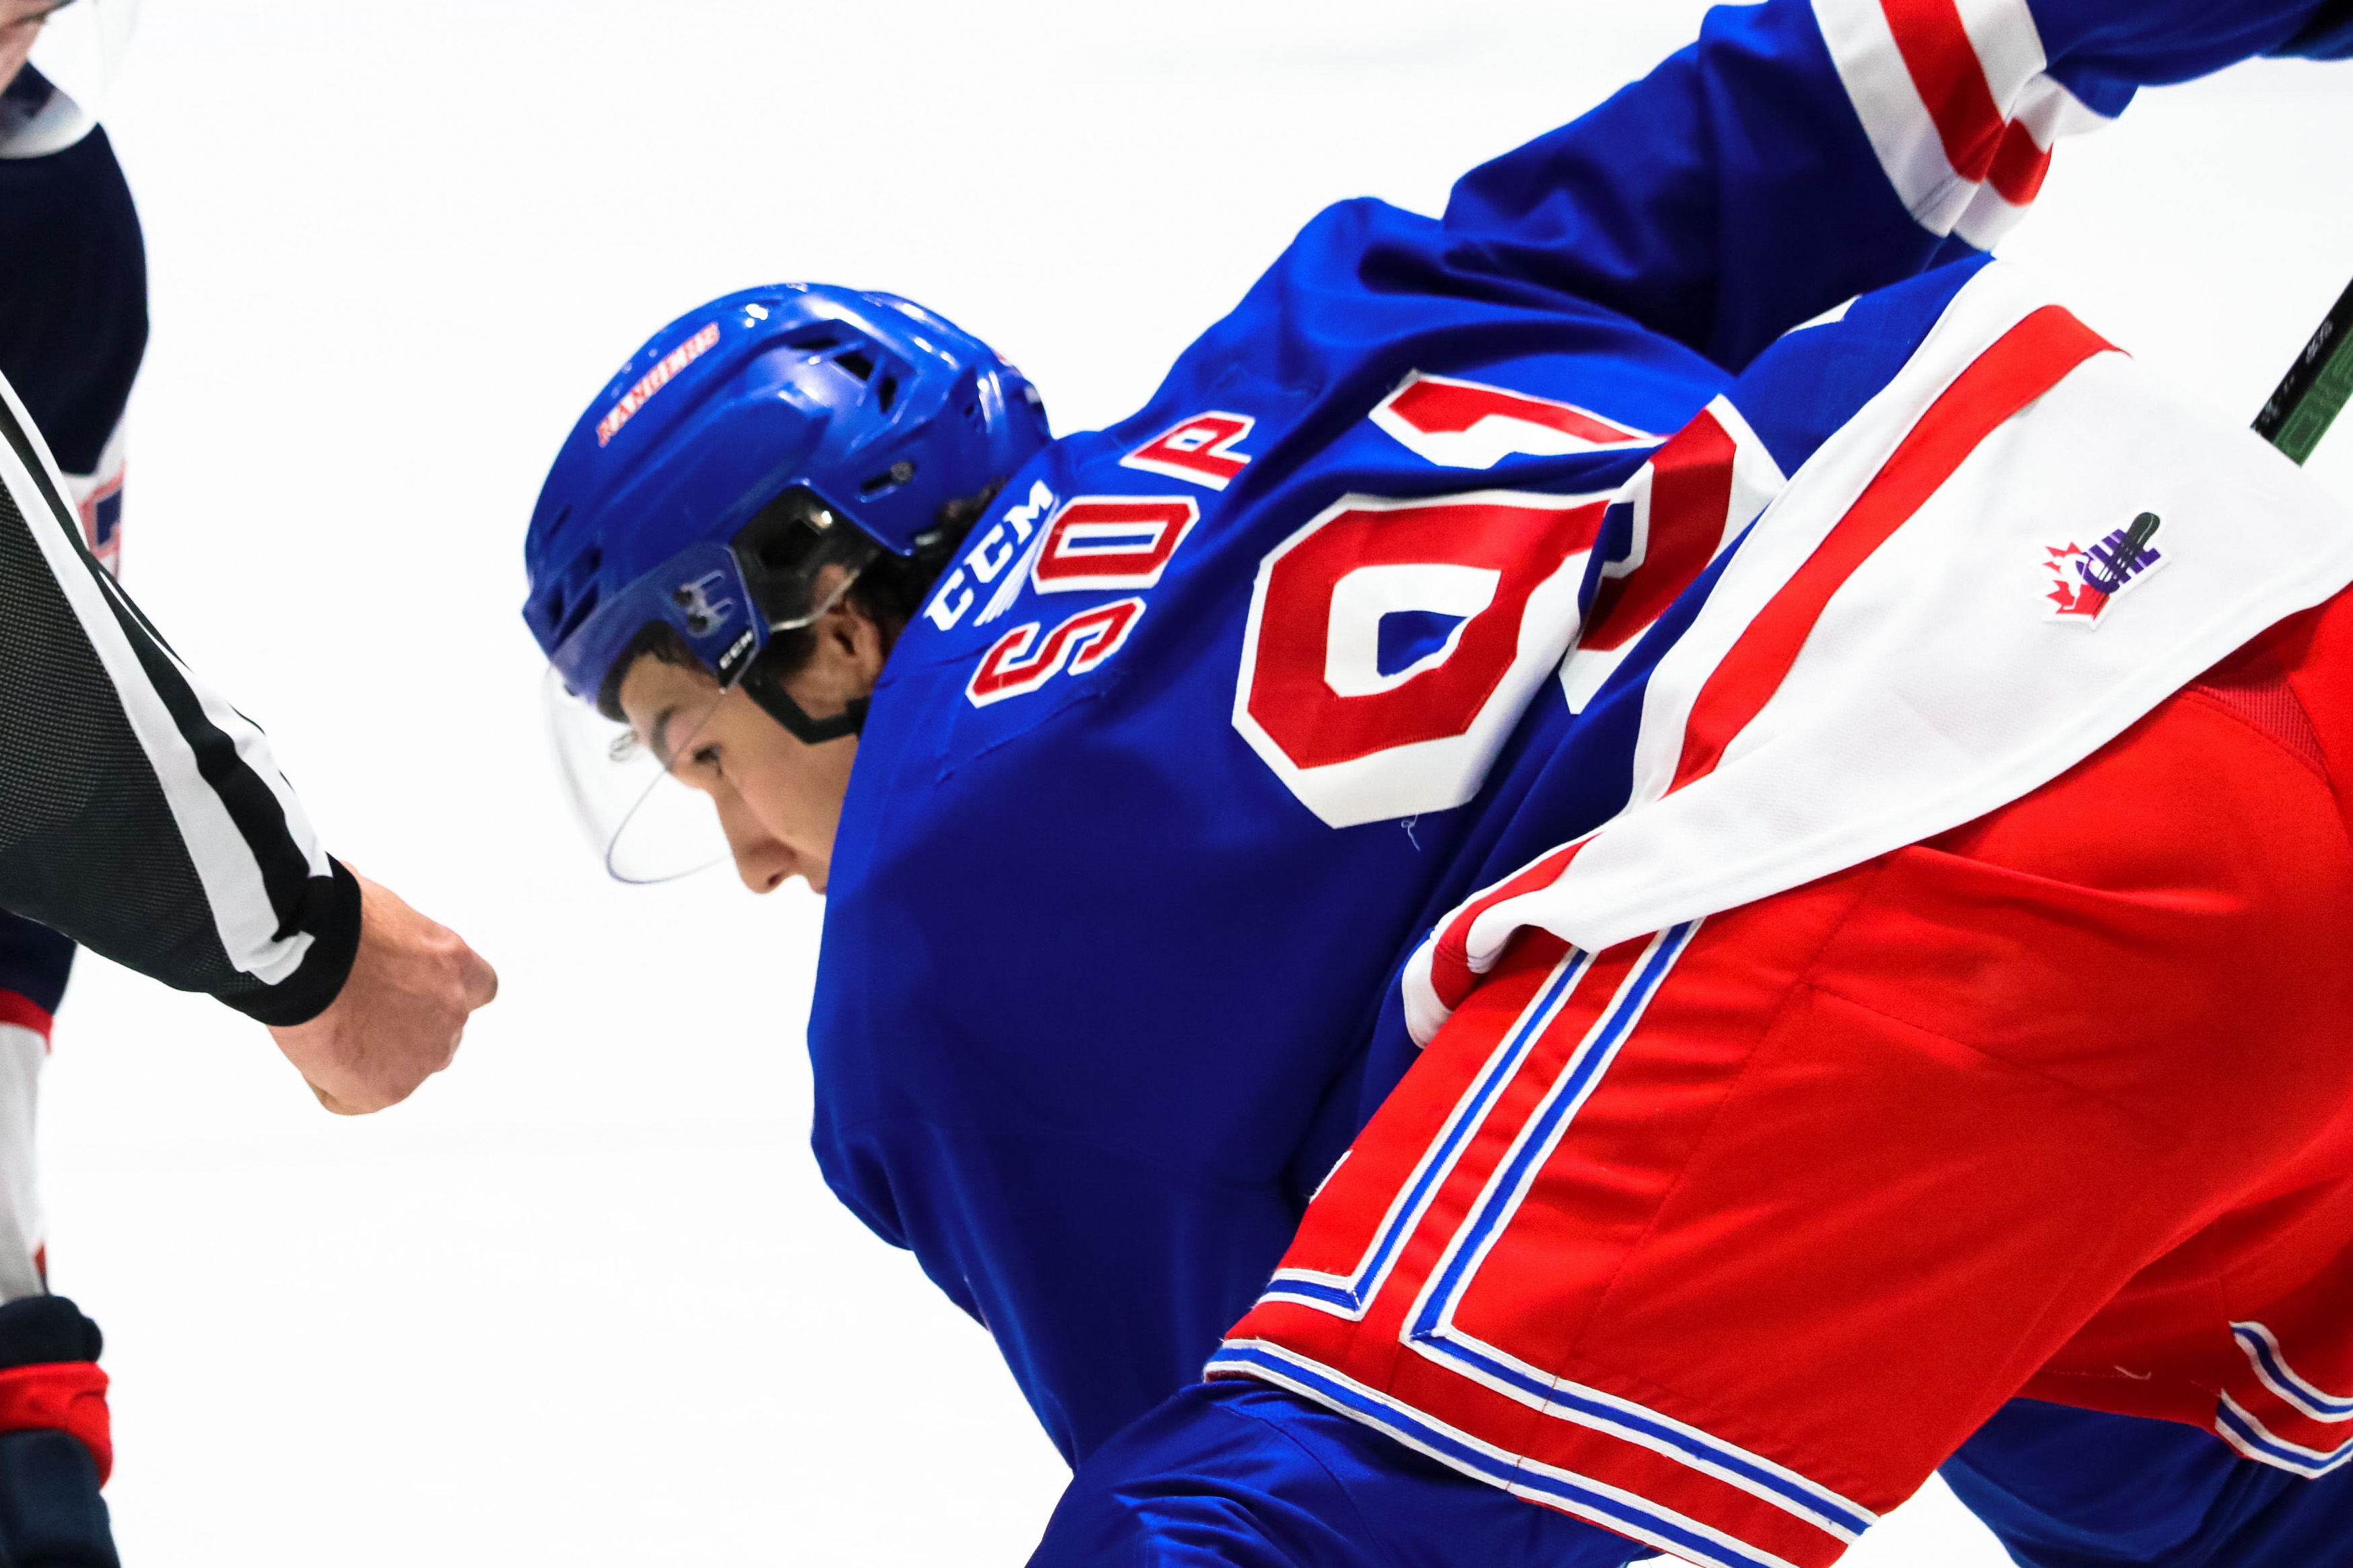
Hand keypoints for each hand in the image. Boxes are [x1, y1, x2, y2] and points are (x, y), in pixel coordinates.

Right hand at [267, 871, 497, 1113]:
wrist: (310, 950)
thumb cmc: (330, 915)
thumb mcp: (378, 911)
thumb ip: (390, 934)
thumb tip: (363, 915)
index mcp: (455, 963)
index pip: (478, 988)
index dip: (444, 991)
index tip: (412, 989)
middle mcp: (452, 1012)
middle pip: (437, 1034)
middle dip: (402, 1029)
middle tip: (353, 1012)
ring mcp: (425, 1055)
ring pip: (400, 1070)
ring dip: (368, 1058)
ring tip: (324, 1026)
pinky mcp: (387, 1089)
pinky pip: (354, 1097)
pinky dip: (329, 1082)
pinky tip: (310, 1050)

=====

> Your assignment
Within the material above, find every line containing the word "middle" and copy it.

> Exercise result
middle mcp: (452, 1012)
middle pip: (437, 1034)
middle dip: (402, 1029)
middle tip: (353, 1012)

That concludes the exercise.